Medina esclareceu que não se deve comparar “o que não é comparável”, isto é, défice em contabilidade pública, em lógica de caixa, e saldo em contabilidade nacional, que é o referencial usado pela Comissão Europeia para apurar o saldo das contas públicas.

“O que está inscrito neste relatório da Direção-Geral do Orçamento (DGO) é totalmente compatível com os valores que apresentei ao novo Governo e que o ministro das Finanças teve oportunidade para analisar e de colocar no Programa de Estabilidade que entregou”, apontou Medina. O deputado socialista referia-se, por um lado, ao “superávite de 0,7%” que o anterior Governo indicou para este ano, em políticas invariantes, isto é, sem novas medidas, e, por outro lado, ao “excedente de 0,3%” que o próprio Miranda Sarmento apresentou. “E vem agora mostrar-se surpreendido com os dados da DGO, que são valores em contabilidade pública?”, atirou.

Para Medina, as conclusões de Miranda Sarmento ou são “fruto de inaptidão técnica” ou de “falsidade política”, porque tentou usar “dados em contabilidade pública para afirmar que Portugal tem um problema orçamental, quando não tem”.

IRS, pensões e apoio aos agricultores na origem do défice

O ex-governante explicou depois que o défice de 259 milhões de euros no primeiro trimestre do ano, em contabilidade pública, resulta da “diminuição de impostos que o PS aprovou”. “A receita fiscal está a ser menor do que no primeiro trimestre de 2023 porque as retenções na fonte em sede de IRS foram menores, a despesa com pensões está a ser maior, porque, no ano passado, o suplemento adicional só foi pago no segundo semestre”, detalhou.

Medina enumerou ainda um conjunto de despesas assumidas pelo anterior Executivo, e que “não se irão repetir”, como “o pagamento do défice tarifário, de processos judiciais do Estado, e do apoio aos agricultores”.

Em relação às despesas realizadas quando o anterior Governo estava em gestão, Medina assegurou que tinham cabimento orçamental, mesmo aquelas que foram assumidas já depois das eleições, como os 100 milhões de euros para a Ucrânia.
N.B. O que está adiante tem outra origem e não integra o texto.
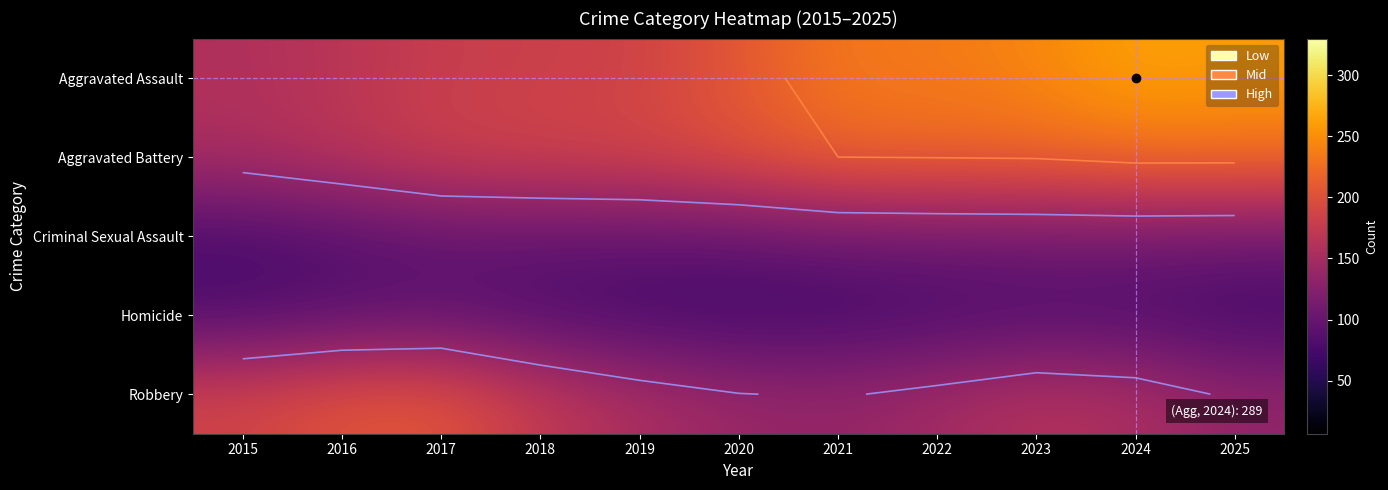

What is the smallest value displayed?

72.0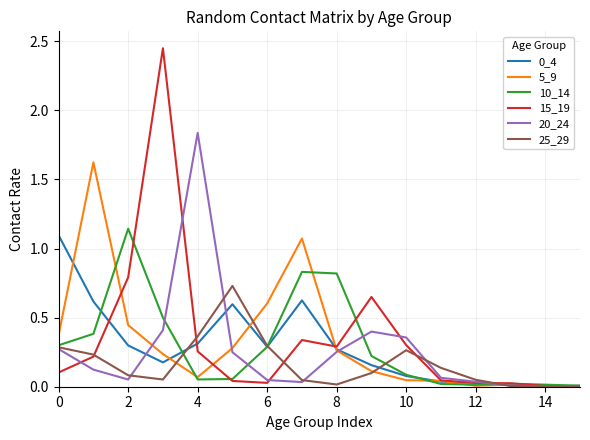

Which series has the widest spread of values?

15_19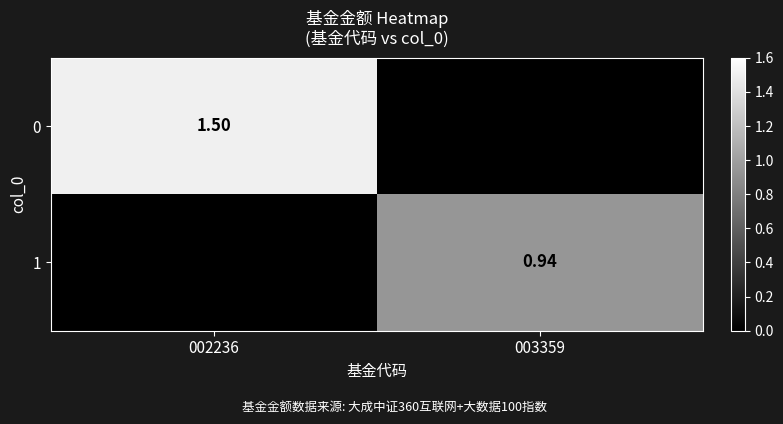

Is the value of 1 at 003359 greater than the value of 0 at 002236?

No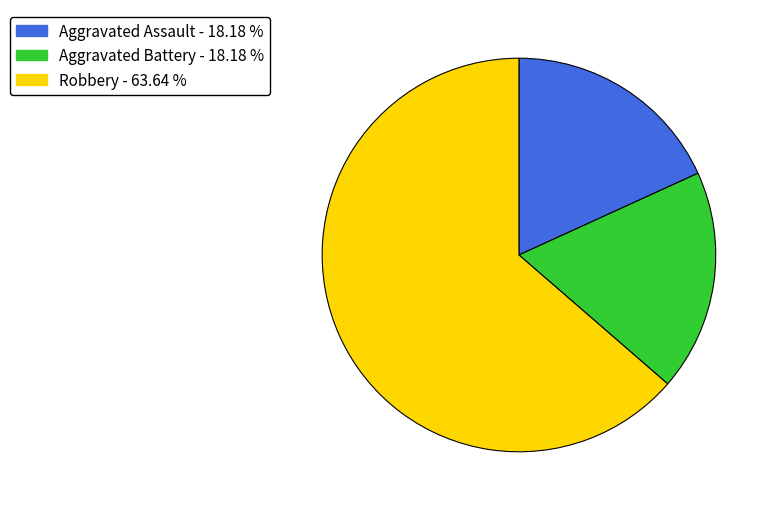

Count the number of slices in the pie.

3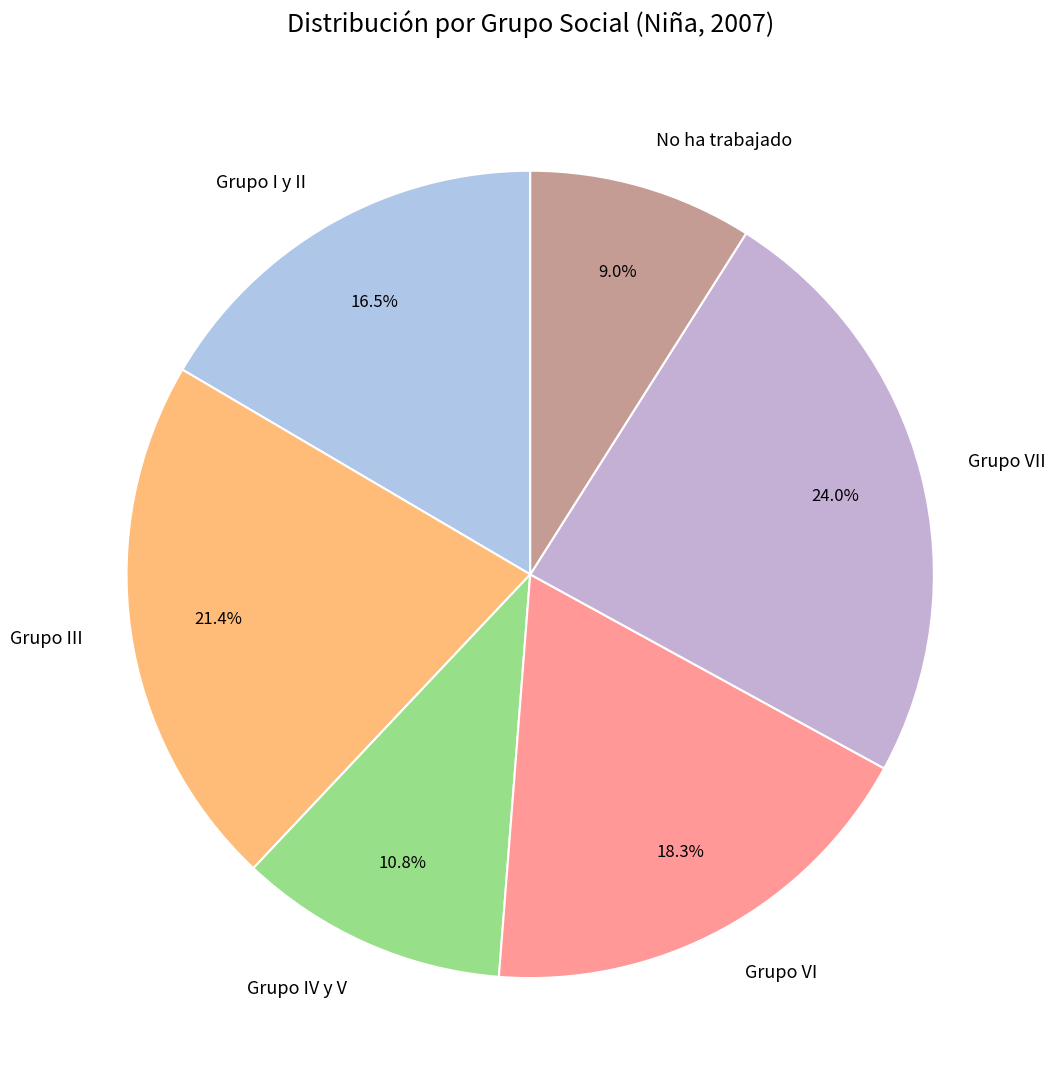

Rank the categories by value from lowest to highest.

No ha trabajado, Grupo IV y V, Grupo I y II, Grupo VI, Grupo III, Grupo VII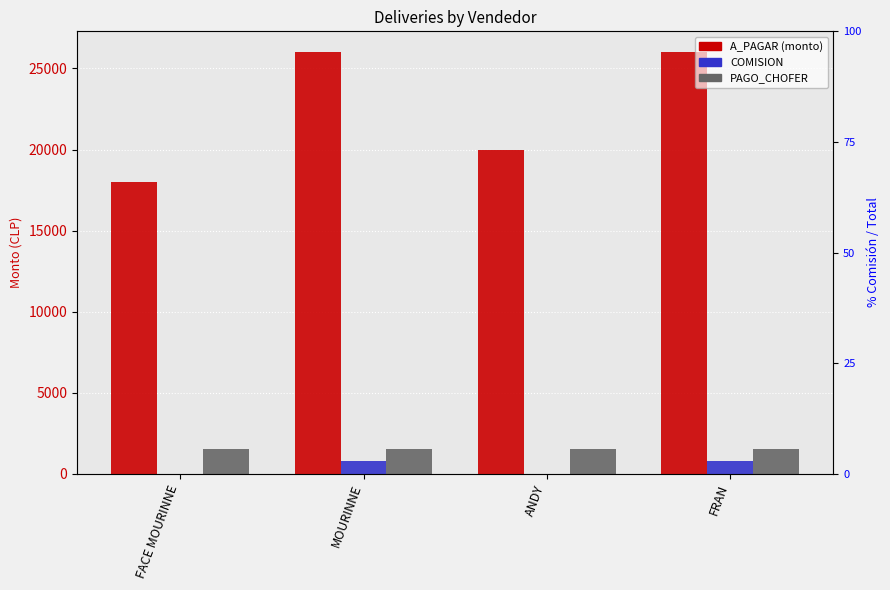

What is the value of the PAGO_CHOFER bar at the 4th from the left?

1500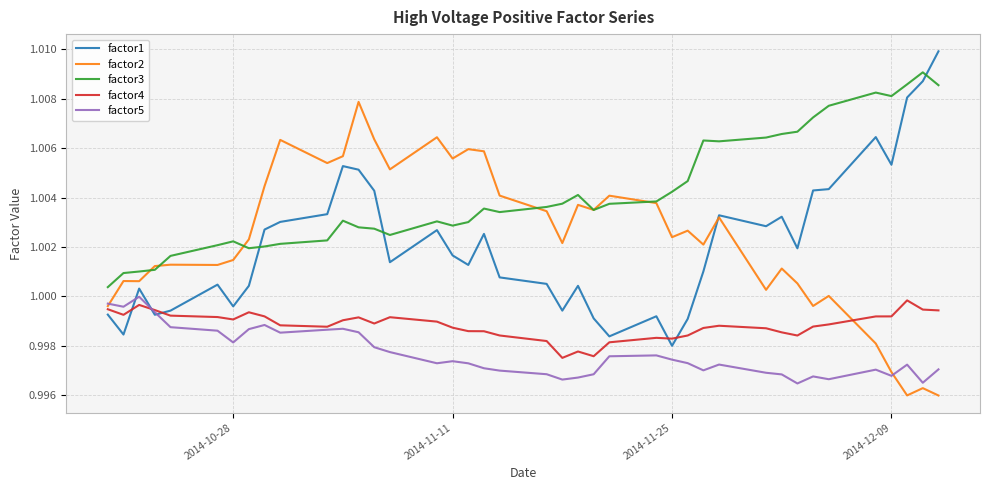

Which series has the largest total across all categories?

factor3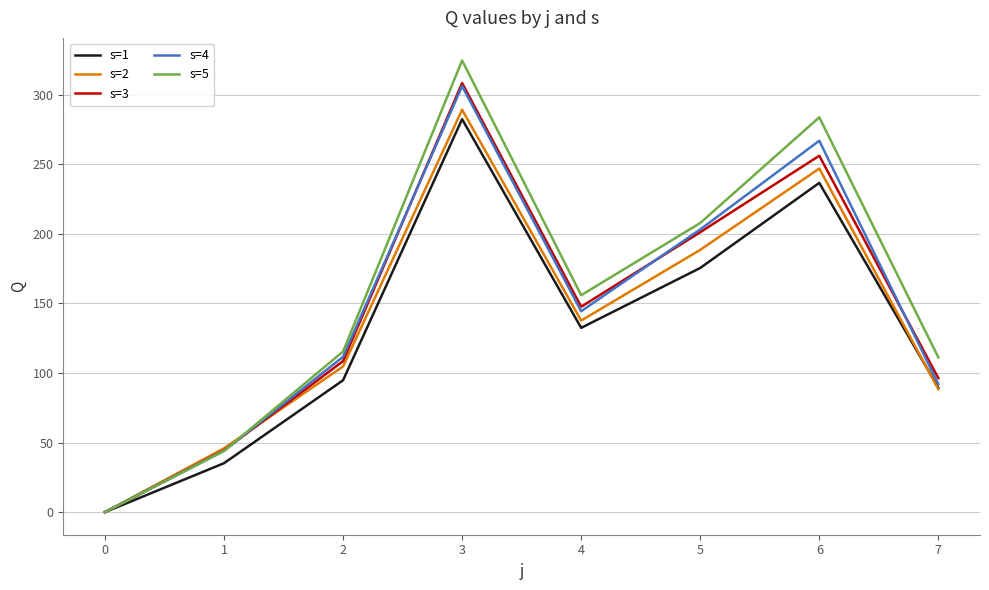

Is it true that s=5 equals 72.2 at 1?

False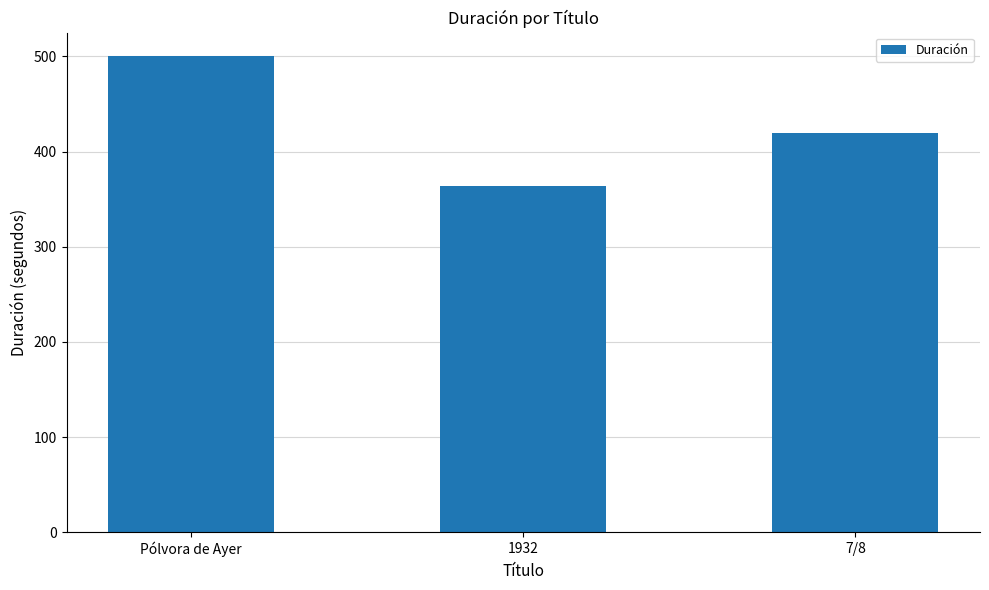

The value at 1932 is 87. True or false?

False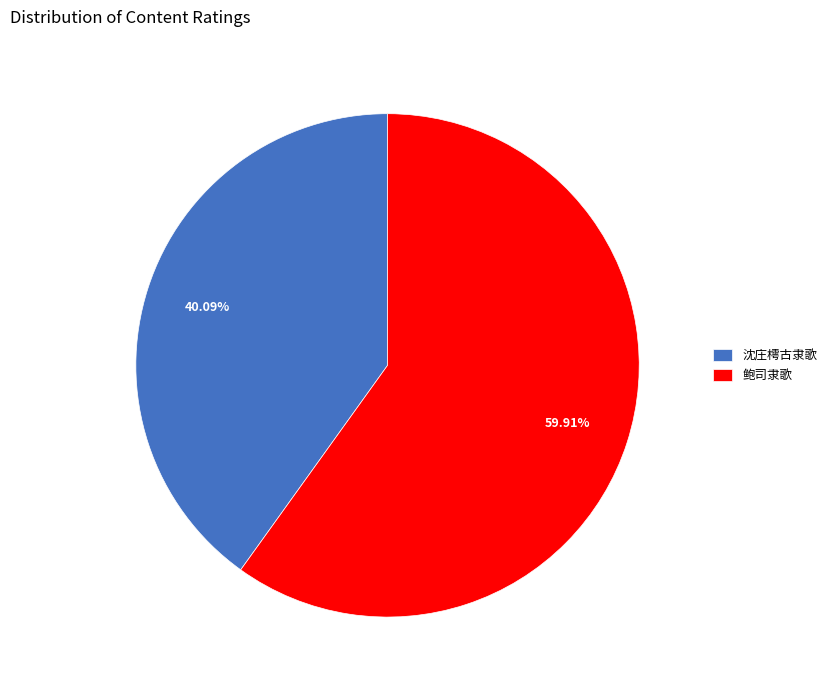

Which has a higher value, 鲍司隶歌 or 沈庄樗古隶歌?

鲍司隶歌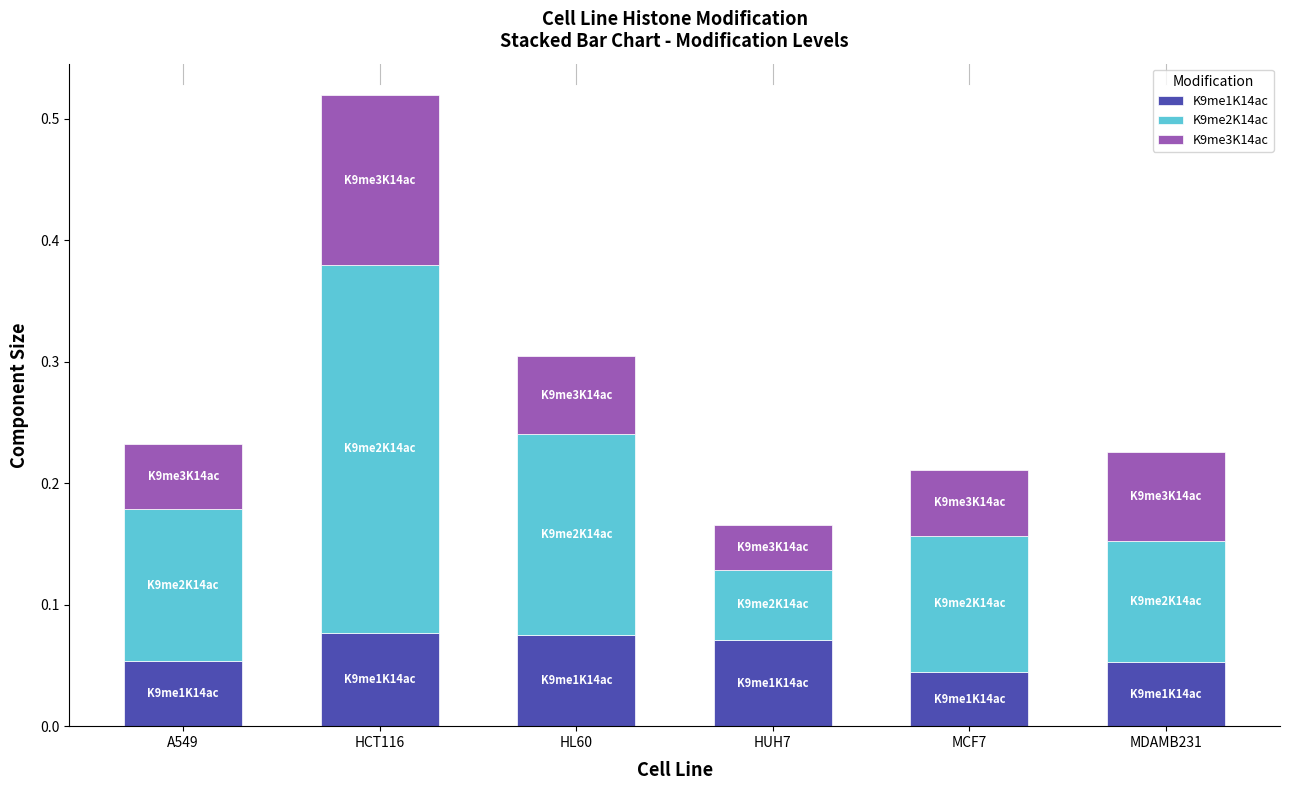

How many K9me1K14ac values are between 0 and 1?

6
Para além disso, indicou que metade do défice no relatório da DGO vem do Governo Regional dos Açores. Segundo o relatório da execução orçamental, a Região Autónoma dos Açores registou um défice de 126,3 milhões de euros.

O ex-ministro das Finanças sublinhou ainda que a previsão de superávite de 0,7% para este ano “não tem ainda em conta os mais de 4.100 milhões de euros de saldos transitados, que são o conjunto das disponibilidades do Estado”.